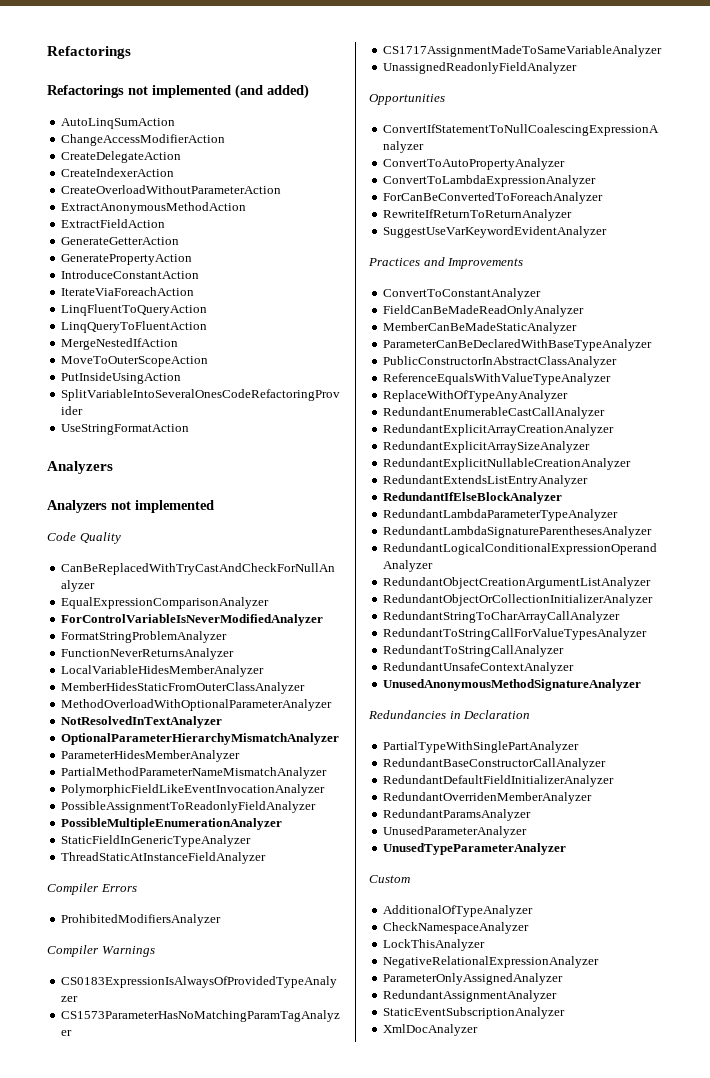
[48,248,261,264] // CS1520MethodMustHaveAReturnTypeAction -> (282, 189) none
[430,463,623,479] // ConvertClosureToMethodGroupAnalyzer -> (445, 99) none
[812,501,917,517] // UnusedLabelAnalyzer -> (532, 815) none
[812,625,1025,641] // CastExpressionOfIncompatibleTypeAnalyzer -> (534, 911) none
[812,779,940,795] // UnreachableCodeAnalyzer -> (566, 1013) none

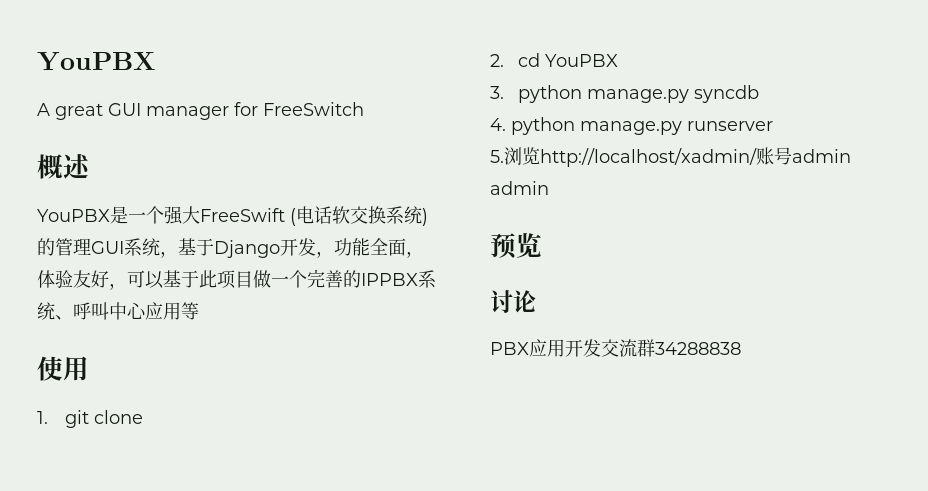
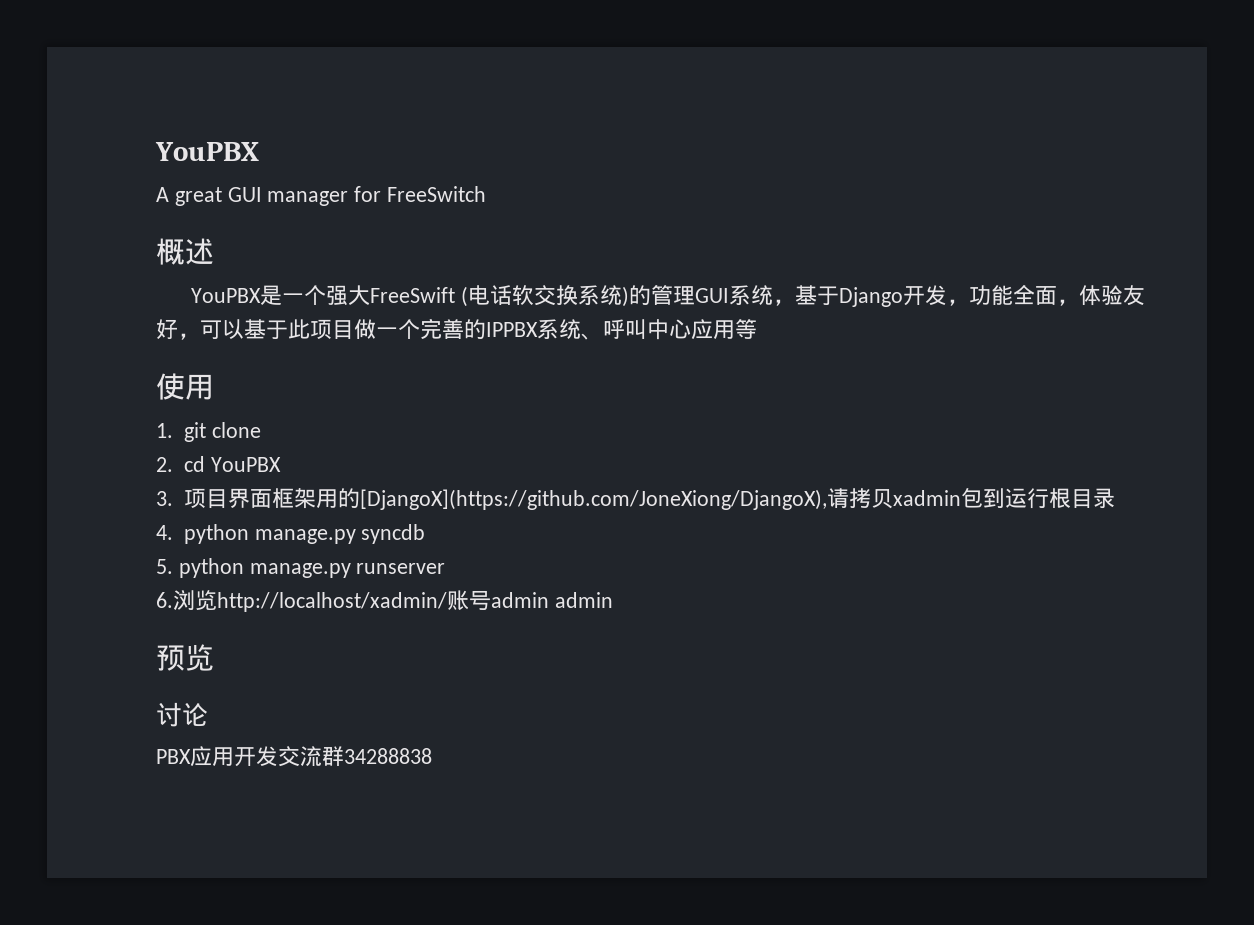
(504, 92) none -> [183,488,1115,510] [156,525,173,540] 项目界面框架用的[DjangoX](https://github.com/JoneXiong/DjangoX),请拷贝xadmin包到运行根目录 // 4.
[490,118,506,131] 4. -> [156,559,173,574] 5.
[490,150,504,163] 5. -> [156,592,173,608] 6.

• • • • •

WHAT YOU SHOULD DO — Your copy should consist only of the lines from the line holding "[812,779,940,795] // UnreachableCodeAnalyzer" through the final line of the listing above, both included, with all pictures omitted.

EXPECTED ANSWER —
[812,779,940,795] // UnreachableCodeAnalyzer -> (566, 1013) none

(504, 92) none -> [183,488,1115,510] [156,525,173,540] 项目界面框架用的[DjangoX](https://github.com/JoneXiong/DjangoX),请拷贝xadmin包到运行根目录 // 4.
[490,118,506,131] 4. -> [156,559,173,574] 5.
[490,150,504,163] 5. -> [156,592,173,608] 6.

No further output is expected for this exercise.